『虐殺器官』を観てきた。
完成度がちょっと低い。。。
満足とは言いがたかった。
この作品は、伊藤計劃の作品の中では最も、ありえる世界、の話で、物語で使われている技術は今の世界でも実現されているものが多い。指紋認証、虹彩認証などは当たり前の技術になっているし、人体にGPSのような装置を組み込むなども性犯罪者などに埋め込むことがあるというのを聞いたことがある。自動操縦型の降下装置などは作ろうと思えばいくらでも作れるはずだ。
もちろん、クジラの筋肉を使ったバイオティクスは開発されていないかもしれないし、オーグといった目薬も存在していない。無いものもたくさんある。
でも、ありえない世界、ではない。
この映画の登場人物は、ジョン・ポールという最も平坦でありきたりな名前の人物以外、その顔は印象に残らなかった。クラヴィス・シェパード、ルツィア・シュクロウポヴァ、その他たくさんの登場人物がいたけれど覚えていない。
わざとそうしたのか、それともなのか。わからない。
大事なものを守るために、大事なものとそうでないものを分けるために人は殺し合う。
虐殺器官
本能が先か理性が先か。
どちらがどちらを産んだのか。
本能という排他的な生き方は、結局自分を滅ぼす。
理性という利他的な生き方は、言わずもがな、だ。
どちらかがかけても、人は社会を形成することはできない。両者は同時に人間の高次脳機能として太古から存在していたのだ。

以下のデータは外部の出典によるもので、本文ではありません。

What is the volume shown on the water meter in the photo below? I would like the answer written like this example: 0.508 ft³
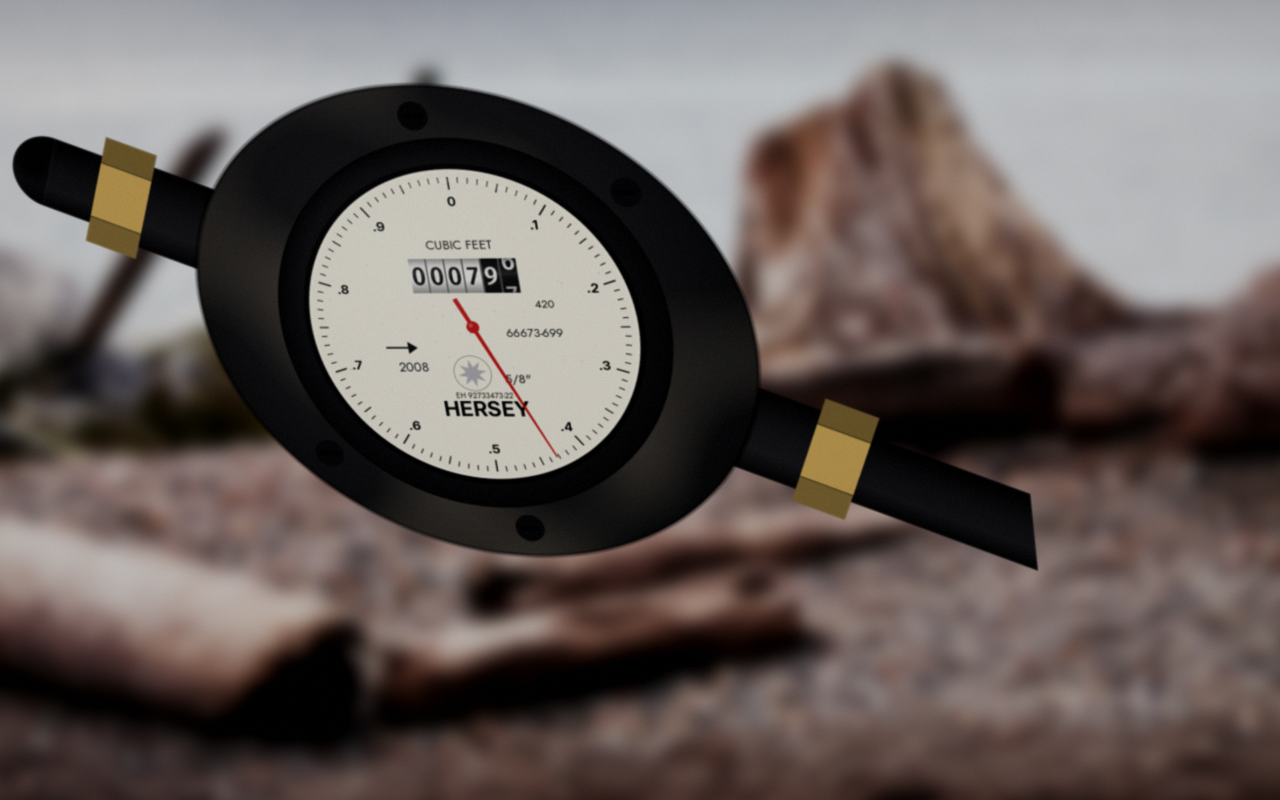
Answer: 796.43 ft³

ジョン・ポールはこの2つに揺さぶりをかけ、壊し、彼らとそうでないものを隔絶しようとした。おそらく、手段は何でも良かったはずだ。でも、揺さぶりを増幅し強固にさせていく過程を端折るためには、言葉はもっとも効果的で楽で、限定された対象だけに影響を発揮させることができた。
利己的な理由で、もっとも排除すべき対象を見つけた。
今、アメリカという国はテロに怯えている。
911以降、まさか、いやもしかして。という意識がずっとどこかに根付いている。日本でも重要なサミットなどが開催される場合、駅構内のゴミ箱が消える。
テロに怯えている。
トランプ大統領は特定の国からの門を閉め、日本の航空会社もそれに従った。
テロに怯えている。
なぜ、テロリズムが流行っているかというと、テロが起こる国があるからだ。テロを起こせば救われる国があるからだ。
テロに怯える国が内戦で滅びれば、きっとテロはなくなる。
たくさんの国が救われる。
英語は世界共通の言葉だ。
誰にでもつながる。
ジョン・ポール。
クラヴィス・シェパード。
彼らの言葉は、誰にも止められない。
虐殺器官が奏でる編成音楽。
”メイルストロム”の音が流れ始める。